2005

T. Dunne, N.J. Wheeler (eds), Human Rights in Global Politics, Cambridge University Press, Cambridge 1999

Il volume raccoglie gli atti della conferenza "Human Rights, Human Wrongs", organizzata nel 1997 dal Dipartimento di Politica Internazionale dell'Università del Galles, ad Aberystwyth. Seguendo la partizione tematica suggerita dall'intitolazione della conferenza i saggi raccolti sono stati ordinati in due grandi sezioni, "Theories of human rights" e "The practices of human wrongs". Nella prima parte i saggi di Ken Booth, Jack Donnelly, Chris Brown, Bhikhu Parekh e Mary Midgley si confrontano in vario modo con la questione se sia possibile attribuire un senso all'universalità dei diritti umani senza fare riferimento ad una natura umana immutabile. Sia Booth che Donnelly ribadiscono con forza la necessità 'di fatto' di valori universali come argine contro la sofferenza, criticando le pretese del 'relativismo culturale' che antepone ai diritti la tolleranza della diversità. I diritti costituiscono la risposta elaborata dalla modernità occidentale alle minacce alla dignità umana portate dall'oppressione politica ed economica e la consapevolezza della loro specificità storica e geografica non costituisce una ragione sufficiente per rinunciare ad essi. Molto diversa è la posizione adottata da Chris Brown nel terzo saggio. Brown sostiene che l'affermazione dell'esistenza di un consenso generale sui diritti umani che richiede soltanto di essere reso più effettivo in pratica, è in se stessa problematica. Nella prospettiva di Brown i diritti sono da vedersi come un'espressione delle culture e delle tradizioni in cui sono sorti. Per questo motivo il rafforzamento della cultura dei diritti non passa attraverso la ricerca di un ipotetico fondamento assoluto bensì attraverso l'educazione della sensibilità degli individui. Bikhu Parekh, a sua volta, concorda con Brown sul radicamento comunitario dei valori ma ritiene che se si vuole rendere più effettiva la tutela dei diritti sia necessario far leva su quel contenuto minimo che è comune ad ogni tradizione morale per raggiungere, servendosi dello strumento del dialogo, un consenso più ampio.

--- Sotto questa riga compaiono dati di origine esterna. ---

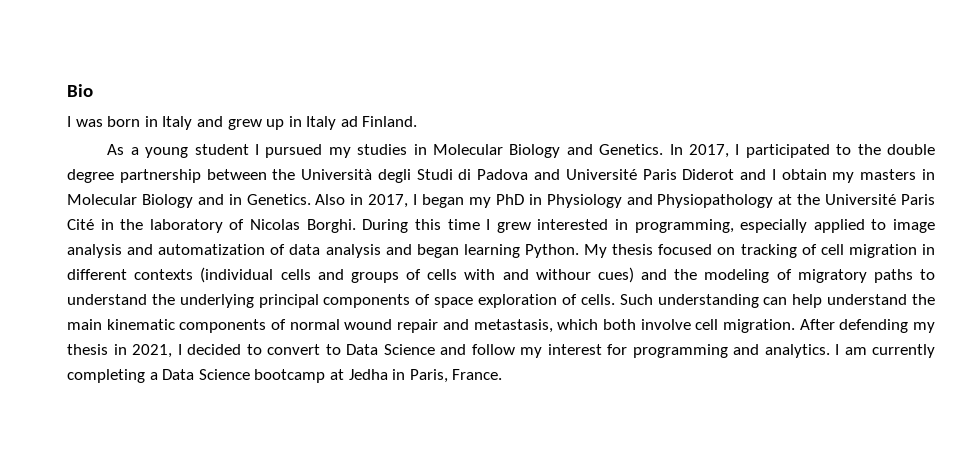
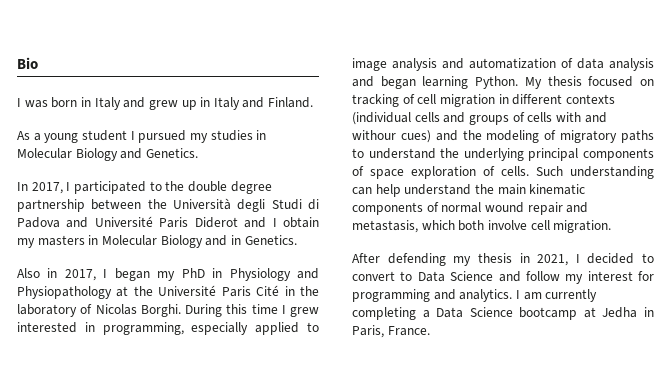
[340,116,358,127] ad -> [242,97,265,108] and
(664, 149) none -> (198, 153) //
(311, 199) none -> (297, 240) //
(795, 326) none -> (612, 226) //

Nella seconda parte i saggi di Richard Falk, Mary Kaldor, Martin Shaw, Gil Loescher, Georgina Ashworth, Andrew Hurrell, Ken Booth e Tim Dunne affrontano più da vicino la realtà degli "human wrongs" cercando anche di valutare come, in concreto, la tutela internazionale dei diritti potrebbe essere rafforzata. In particolare, Falk si sofferma sugli episodi di genocidio nel mondo contemporaneo, sottolineando il ruolo negativo giocato dalla globalizzazione dei mercati. Mary Kaldor e Martin Shaw trattano delle trasformazioni subite dalla società civile transnazionale, delle sue capacità di influenzare le decisioni delle istituzioni statali e dei compiti strategici che i media sono chiamati ad assolvere in relazione alla documentazione delle violazioni dei diritti. Il contributo di Gil Loescher ha invece come tema la politica delle Nazioni Unite in materia di rifugiati mentre quello di Georgina Ashworth concerne le violazioni dei diritti che coinvolgono specificamente le donne. I saggi conclusivi di Hurrell e di Booth e Dunne si distaccano dai precedenti per tornare a trattare tematiche più vicine a quelle affrontate nella prima parte. Così, Hurrell pone la questione degli strumenti che la comunità internazionale può adoperare per sanzionare le violazioni dei diritti umani, mettendo in risalto la valenza strategica delle enunciazioni di principio in materia di diritti. Infine, Booth e Dunne esaminano il ruolo della diffusione dell'istruzione nella promozione dei diritti, sostenendo una forma di 'etnocentrismo tollerante delle diversità'. Si conferma così la centralità della tensione fra consapevolezza del carattere 'relativo' dei diritti e aspirazioni a una loro estensione universale.